After the training took effect, the researchers conducted another body camera study to determine if the officers were using what they had learned. The Stanford University team compared key features of the officers’ language during 313 stops that occurred four weeks before the training with those made during 302 stops during the four weeks after the training. Researchers found that police officers who received the training were more likely to express concerns about the safety of drivers, offer reassurance and explain clear reasons for stops, they reported in a September report PNAS Nexus study.

Systematic analysis of body camera footage, Eberhardt says, offers a promising way to understand what types of police training are effective. “A lot of the training they do now is just not rigorously evaluated,” she says. “We don’t know if all the things they’re learning in these trainings … actually translate to real interactions with real people on the street.”

In a study published last year, researchers at Stanford University analyzed body camera recordings to find language related to “escalation result” to stop traffic, such as handcuffing, searching or arresting. Using footage from 577 stops of black drivers in an unknown city, they found what Eberhardt calls a “linguistic signature” for escalation in the first 45 words spoken by the officer: ordering the driver from the start and not giving a reason for the STOP. “The combination of those two factors was a good signal that the stop would result in the driver being handcuffed, searched or arrested,” she says.

None of the stops in the study involved the use of force. But the researchers wondered if the signature they found would be present in the footage of the police interaction that led to Floyd’s death. It was. In the first 27 seconds of the encounter (about as long as it takes a police officer to say 45 words during a traffic stop), the officer gave only orders and did not tell Floyd why he was stopped.

The USC team recruited a diverse group of people, including formerly incarcerated and retired police officers, to evaluate interactions captured by LAPD body cameras for civility, respect and other aspects of procedural justice. The team plans to use AI advances to capture these perspectives in ways that, for example, reveal why a statement intended to be funny or respectful can be perceived as sarcastic or disrespectful. “The biggest hope is that our work can improve the training of Los Angeles police officers, have a data-driven way to update and change training procedures to better match the populations they serve,” said USC cognitive scientist Morteza Deghani. , who jointly manages the project with Graham.

Politics can prevent police departments from sharing footage with academics. In some cases, departments may be reluctant to highlight systemic issues. However, in the future, departments may independently analyze the footage. Some private firms, for example TRULEO and Polis Solutions— already offer software for this purpose.

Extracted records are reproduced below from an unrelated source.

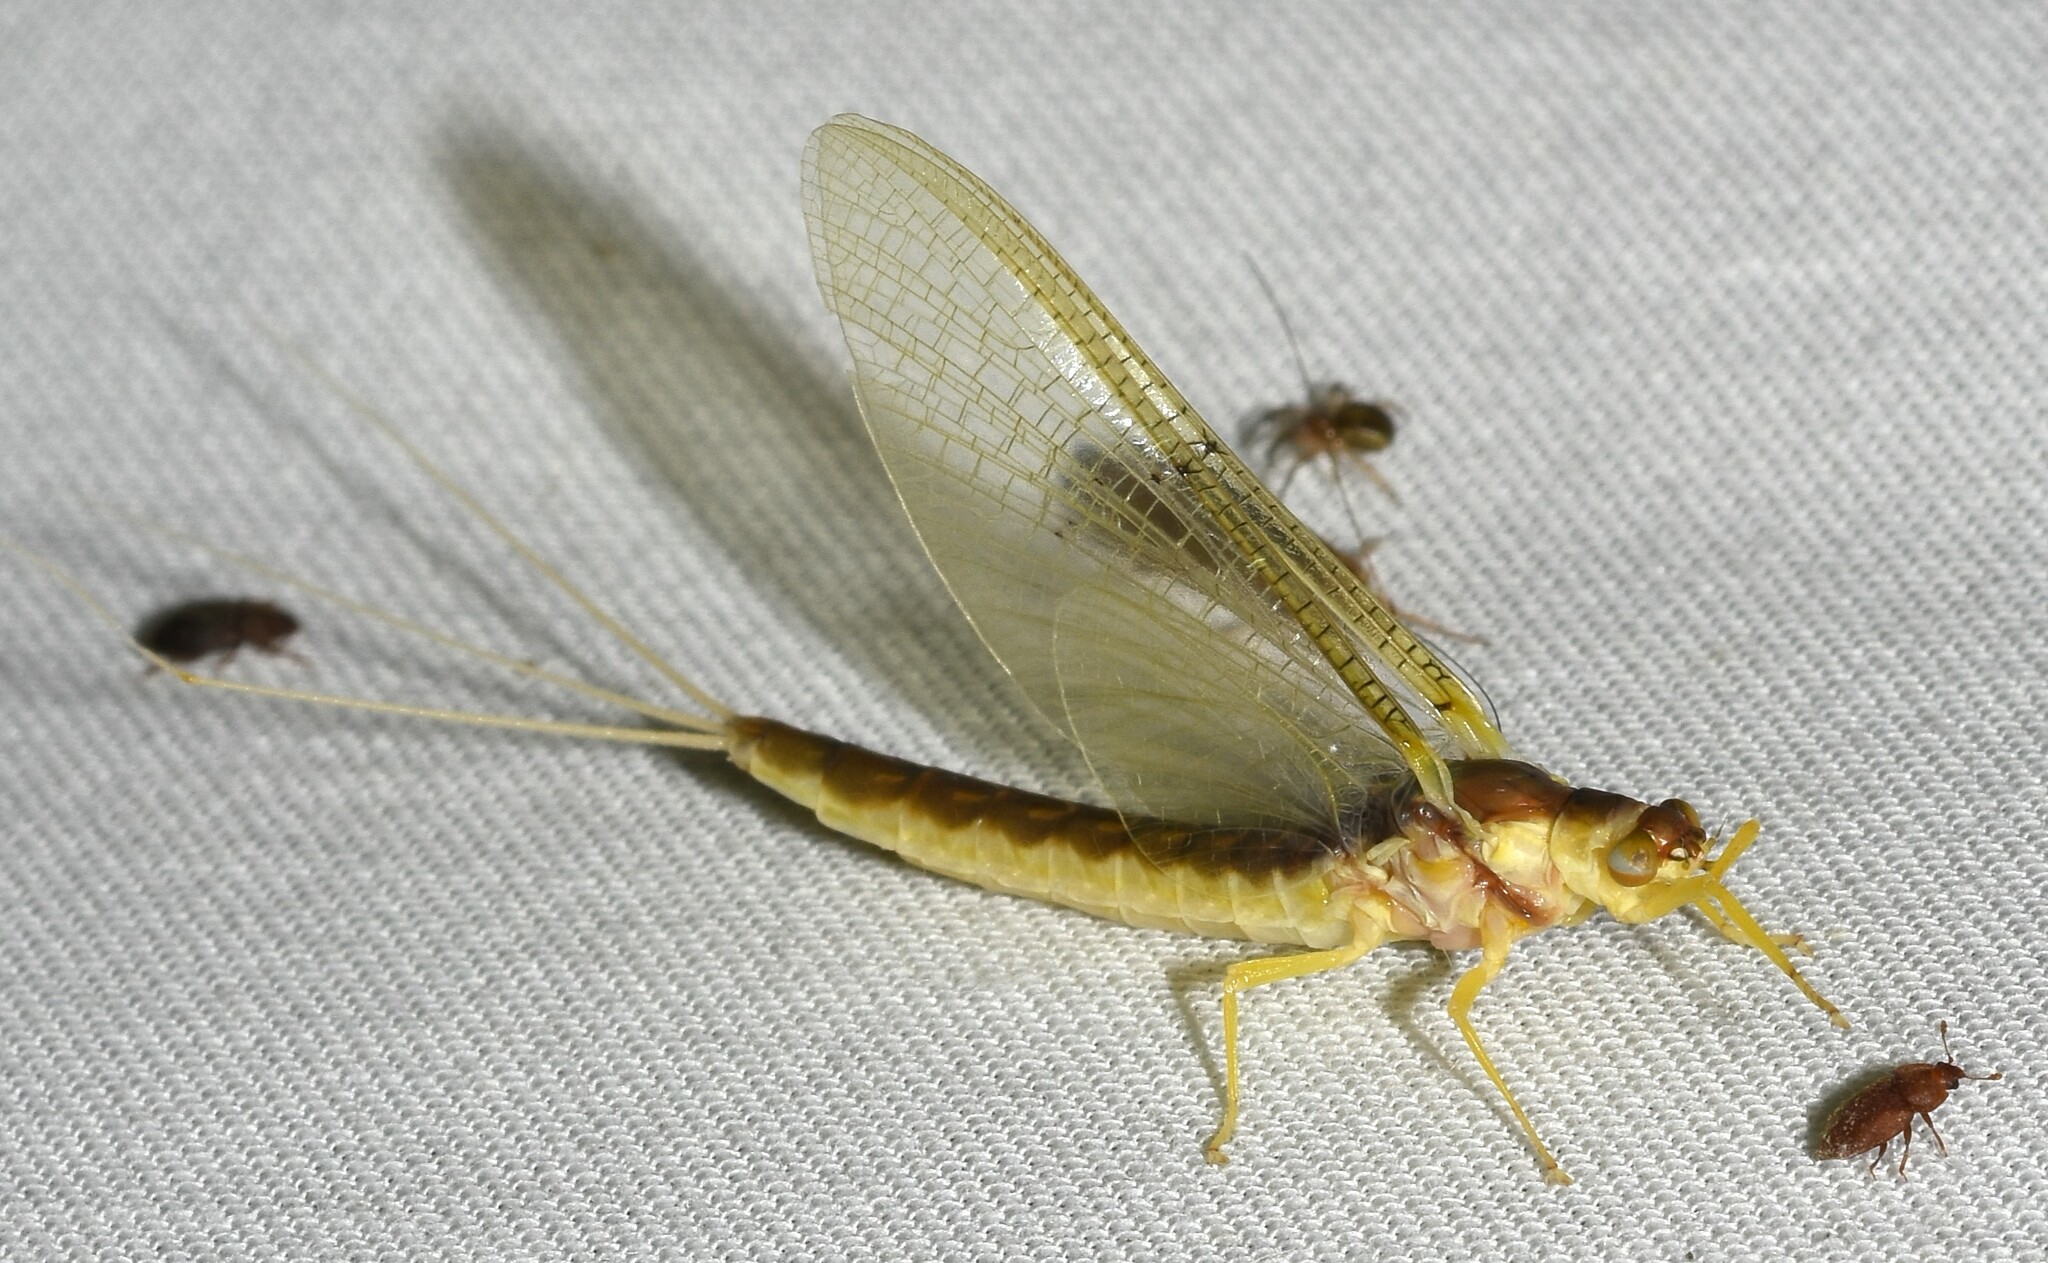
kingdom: Animalia
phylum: Arthropoda
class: Insecta
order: Ephemeroptera
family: Ephemeridae
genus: Pentagenia
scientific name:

“We’re getting closer to departments being able to use these tools rather than just training exercises,” says Nicholas Kemp, a social psychologist at the University of Michigan who worked on Eberhardt’s team. But commercial models tend not to be completely transparent—users can’t inspect their components—so some scientists, including Kemp and Degany, are wary of their results.

The USC team plans to make the verifiable language models it created available to the LAPD and other police departments so they can regularly monitor officers’ interactions with the public. “We need to have much more detailed information about how these day-to-day interactions happen. That’s a big part of democratic governance,” Graham says.